Street Note

Street Note:
Northern Liberties (3)
by Ava Olsen

​Re-PLACE-ing Philadelphia is building an expanded archive of cultural memory that includes multiple histories, re-place-ing the established with new narratives and understandings. Notes consider place via the street, sound, food, trees, and other portals.

In partnership with educator Joshua Block, students from Philadelphia's Science Leadership Academy are creating and publishing their Philadelphia Field Notes. The third in a series of Street Notes on Northern Liberties, Ava Olsen is giving memories back to places in her neighborhood that have been changed or covered up as a result of gentrification.

 

This used to be a daycare, clock tower, and parking lot. The Reading Rainbow Learning Center used to occupy this enormous space, and it surrounded a small parking lot shaded by lush emerald trees.
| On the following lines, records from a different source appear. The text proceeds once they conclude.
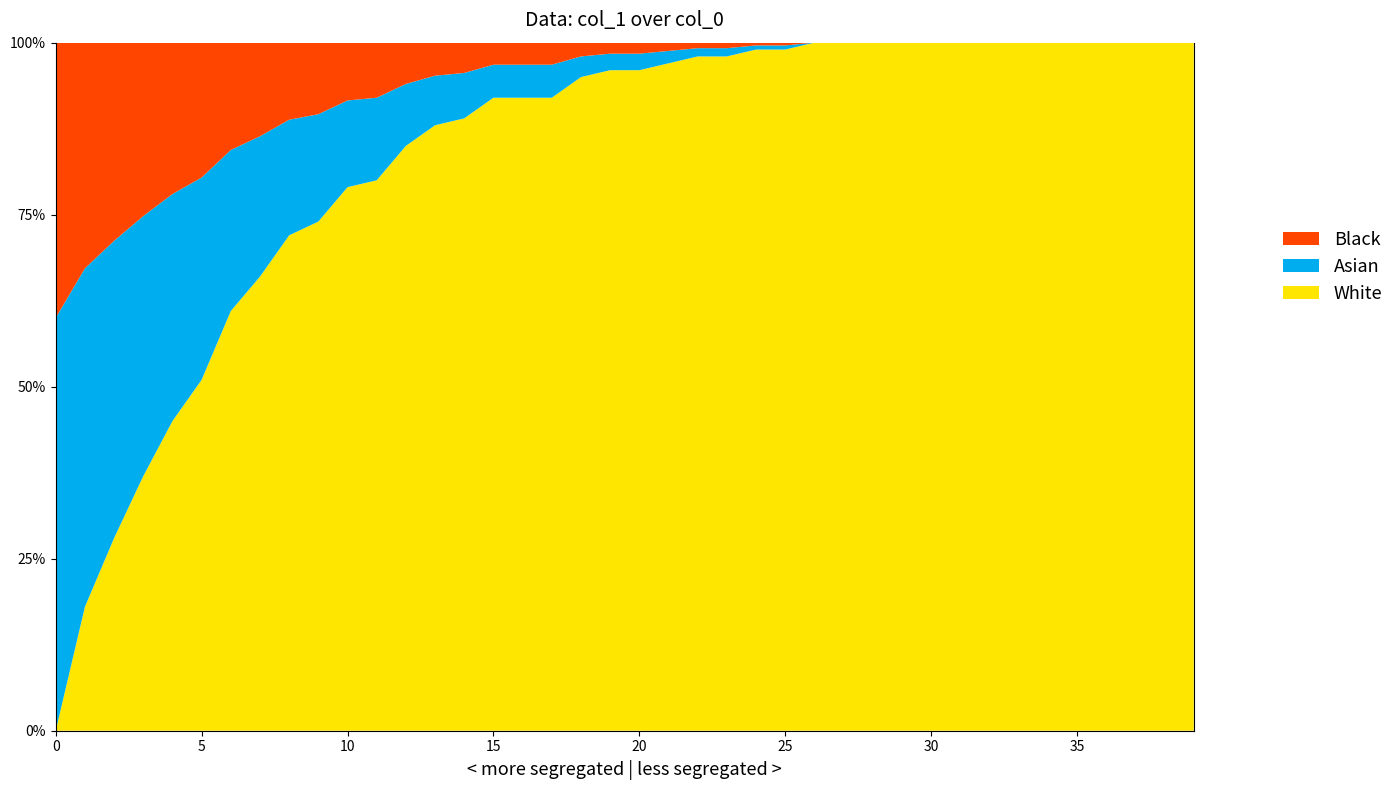

What is the sum of the values at 21 and 9?

1.7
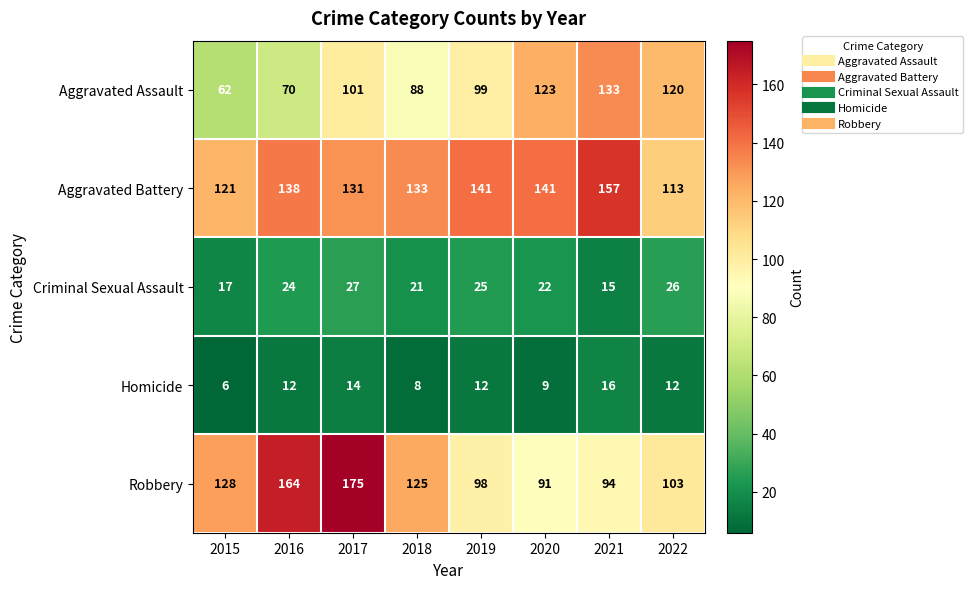

At how many categories does at least one series exceed 19?

8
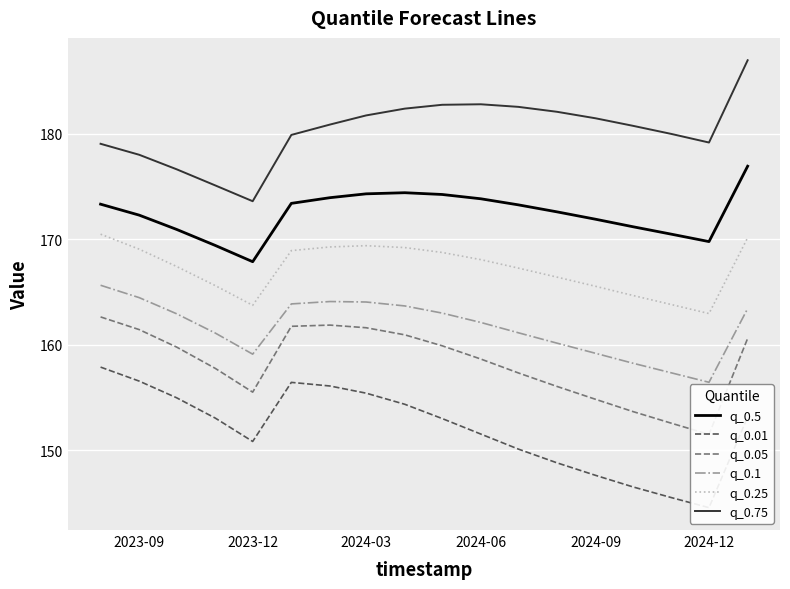

How many data points in q_0.05 are less than 159?

9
On the corner of this property, there was a lovely brick clock tower that had an ornate red and gold sign. Every day after taking the bus down 3rd Street after middle school classes, I would walk past this property. I never saw a lot of people crowding the area, but even with the brand new condominium complex complete with above-ground parking lot, I still don’t see a lot of people.

Now, years later, instead of walking by after taking the bus, I walk through it after taking the train. Instead of walking by and seeing an ivory and peachy red building complex, I walk through it and see a black and olive archway of cement and housing that encloses the space. Instead of seeing the faded rainbow sign that clung to tan stucco walls, I see cars parked in the shade of the complex and I walk by windows that show me paintings of boats and sails on plain white walls. Instead of a wide open space, I am forced to look at a building that filled in the emptiness and eliminated the footprints of dozens of daycare children that used to run about there.

I never thought this space meant anything to me because it was merely the scene that a passerby sees on their way to work or school. However, a decade later when I came to the full realization that the building used to be something else, it was like a slap in the face. I was forced to take in the reality that my neighborhood is changing, perhaps for the better, perhaps for the worst. It still amazes me to walk through the tunneled parking lot and understand that the enormous cement structure used to be an asphalt-coated, tree-sprinkled property. You never really know the hidden magic of something until it’s gone, so enjoy all of the little things in life while you can.